**Tarea pendiente**
Según el fragmento sobre los negocios de Wetherell en Sevilla, ¿a cuánto ascendía en 1821 la deuda que el Estado tenía reconocida con este empresario?

También compraron máquinas para tratar de poner en cultivo de las tierras del entorno de Isla Menor y para la explotación de las minas de Villanueva del Río.
La propia fábrica de curtidos de San Diego utilizó una máquina de vapor, el corazón de toda su actividad industrial, que se disponía para diferentes usos (desde mover sierras a propulsar tornos para tornear metales o piedras para moler), y a cuyo funcionamiento asistió fascinado el rey Fernando VII en 1823.Pese al orgullo de haber sido el primero en España, el Real Fernando tenía grandes limitaciones. El ilustrado José González Montoya aseveraba que la mala construcción de sus galerías le impedían salir a mar abierto en momentos de oleaje y que «era tan reducido a la menor expresión, que pese a ser único en toda la Península, es inferior a cuantos he visto, porque ni llega a treinta varas su largo de popa a proa».
Wetherell constató la complejidad de realizar negocios en la ciudad. Uno de los problemas que impidieron la evolución futura de sus negocios fueron los impagos de la administración.
No debió ser fácil proveer al ejército en los tiempos de la invasión napoleónica y las revueltas liberales. En 1821 el Estado tenía reconocida una deuda con este empresario superior a los 630.000 reales «cuyo cobro obsesionó al hijo de Nathan durante toda su vida», señala Ezequiel Gómez Murga. No fue el único problema con el que se topó. Tras el ingente trabajo que conllevó la transformación del convento de San Diego, los frailes exigieron la restitución del edificio (éstos habían sido alojados en unas dependencia de los jesuitas que tuvieron también que devolver con la vuelta de la orden a España). Esto obligó al empresario comprar una serie de inmuebles para permutar el edificio que ascendió a casi 400.000 reales.
Estas tribulaciones le llevaron a escribir que prefería la vida de un artesano «que cena con moderación y se va a la cama sin preocupaciones, a la del que tiene grandes negocios y tiene facturas para pagar la semana siguiente y no puede ver claramente cómo va a conseguir el dinero». Tras su muerte el negocio no tuvo continuidad y los activos de la empresa se vendieron para saldar deudas. Su llegada sirvió para dinamizar la sociedad sevillana.

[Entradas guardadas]

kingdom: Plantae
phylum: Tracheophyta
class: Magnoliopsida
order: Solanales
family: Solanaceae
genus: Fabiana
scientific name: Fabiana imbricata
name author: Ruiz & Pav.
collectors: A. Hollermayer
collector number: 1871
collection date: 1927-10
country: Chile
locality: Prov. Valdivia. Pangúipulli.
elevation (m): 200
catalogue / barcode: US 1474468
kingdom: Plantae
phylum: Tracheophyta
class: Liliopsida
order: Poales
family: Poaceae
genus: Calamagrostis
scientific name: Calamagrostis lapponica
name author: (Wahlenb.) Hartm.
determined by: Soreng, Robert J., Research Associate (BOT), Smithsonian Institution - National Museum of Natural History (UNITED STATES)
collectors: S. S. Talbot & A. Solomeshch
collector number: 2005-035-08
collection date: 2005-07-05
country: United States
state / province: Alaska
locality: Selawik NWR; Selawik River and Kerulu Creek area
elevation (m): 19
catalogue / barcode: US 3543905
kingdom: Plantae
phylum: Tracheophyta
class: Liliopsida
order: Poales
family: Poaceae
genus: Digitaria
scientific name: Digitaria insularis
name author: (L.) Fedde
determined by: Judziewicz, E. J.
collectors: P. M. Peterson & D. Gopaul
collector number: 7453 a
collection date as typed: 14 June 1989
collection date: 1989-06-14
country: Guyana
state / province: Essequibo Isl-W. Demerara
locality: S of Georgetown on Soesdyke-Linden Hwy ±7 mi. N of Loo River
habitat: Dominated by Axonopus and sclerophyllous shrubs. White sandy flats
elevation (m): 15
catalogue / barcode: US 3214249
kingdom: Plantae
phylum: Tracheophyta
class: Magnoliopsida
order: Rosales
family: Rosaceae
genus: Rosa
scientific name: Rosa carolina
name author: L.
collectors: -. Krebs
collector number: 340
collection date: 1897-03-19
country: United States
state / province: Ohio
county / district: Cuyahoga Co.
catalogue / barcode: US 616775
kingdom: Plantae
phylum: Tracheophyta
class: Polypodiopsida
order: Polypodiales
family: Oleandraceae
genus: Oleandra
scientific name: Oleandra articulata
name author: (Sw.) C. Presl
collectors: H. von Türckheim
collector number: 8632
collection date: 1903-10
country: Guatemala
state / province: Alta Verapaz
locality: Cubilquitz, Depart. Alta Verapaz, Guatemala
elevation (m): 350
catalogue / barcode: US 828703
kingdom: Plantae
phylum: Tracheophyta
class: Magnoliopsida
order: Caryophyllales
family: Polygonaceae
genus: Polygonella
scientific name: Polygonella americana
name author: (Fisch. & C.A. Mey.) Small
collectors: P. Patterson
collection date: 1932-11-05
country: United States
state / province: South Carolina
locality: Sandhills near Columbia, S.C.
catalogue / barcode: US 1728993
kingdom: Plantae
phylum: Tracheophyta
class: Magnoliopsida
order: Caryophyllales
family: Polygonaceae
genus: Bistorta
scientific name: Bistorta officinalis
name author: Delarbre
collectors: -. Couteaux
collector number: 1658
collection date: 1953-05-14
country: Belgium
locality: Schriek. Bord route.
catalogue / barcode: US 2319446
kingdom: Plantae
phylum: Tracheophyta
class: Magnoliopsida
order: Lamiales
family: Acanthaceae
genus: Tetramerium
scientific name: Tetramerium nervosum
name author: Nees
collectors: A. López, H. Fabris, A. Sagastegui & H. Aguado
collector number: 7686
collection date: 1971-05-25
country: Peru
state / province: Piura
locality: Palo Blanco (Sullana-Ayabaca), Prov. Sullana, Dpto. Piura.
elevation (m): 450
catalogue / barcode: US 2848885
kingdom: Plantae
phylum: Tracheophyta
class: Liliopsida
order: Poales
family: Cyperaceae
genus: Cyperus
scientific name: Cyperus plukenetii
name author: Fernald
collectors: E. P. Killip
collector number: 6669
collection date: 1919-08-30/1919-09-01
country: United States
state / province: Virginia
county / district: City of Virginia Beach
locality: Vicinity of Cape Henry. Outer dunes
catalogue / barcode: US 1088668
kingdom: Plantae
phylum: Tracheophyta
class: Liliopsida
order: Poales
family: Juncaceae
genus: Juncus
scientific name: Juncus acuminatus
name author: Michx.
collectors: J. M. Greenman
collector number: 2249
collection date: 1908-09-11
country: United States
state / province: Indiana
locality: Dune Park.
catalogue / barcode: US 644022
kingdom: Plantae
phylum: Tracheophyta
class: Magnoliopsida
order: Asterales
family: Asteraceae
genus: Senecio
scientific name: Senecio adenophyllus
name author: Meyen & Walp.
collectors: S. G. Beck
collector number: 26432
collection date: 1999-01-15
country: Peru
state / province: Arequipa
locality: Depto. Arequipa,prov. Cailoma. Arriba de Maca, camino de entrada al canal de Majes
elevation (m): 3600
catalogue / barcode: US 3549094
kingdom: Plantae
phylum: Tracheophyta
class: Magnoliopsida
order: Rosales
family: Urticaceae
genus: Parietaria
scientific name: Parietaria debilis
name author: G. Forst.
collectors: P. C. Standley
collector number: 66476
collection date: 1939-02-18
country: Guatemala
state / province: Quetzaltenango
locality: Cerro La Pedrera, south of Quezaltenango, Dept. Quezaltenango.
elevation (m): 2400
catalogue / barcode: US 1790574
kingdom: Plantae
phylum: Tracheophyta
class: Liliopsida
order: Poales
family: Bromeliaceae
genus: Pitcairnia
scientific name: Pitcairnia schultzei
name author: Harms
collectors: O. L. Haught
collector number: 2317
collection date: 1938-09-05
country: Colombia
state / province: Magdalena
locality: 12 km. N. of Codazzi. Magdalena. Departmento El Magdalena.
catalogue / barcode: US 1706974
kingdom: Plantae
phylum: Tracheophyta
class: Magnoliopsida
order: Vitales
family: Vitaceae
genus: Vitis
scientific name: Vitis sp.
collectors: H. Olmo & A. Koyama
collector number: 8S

**Respuesta**
A más de 630.000 reales.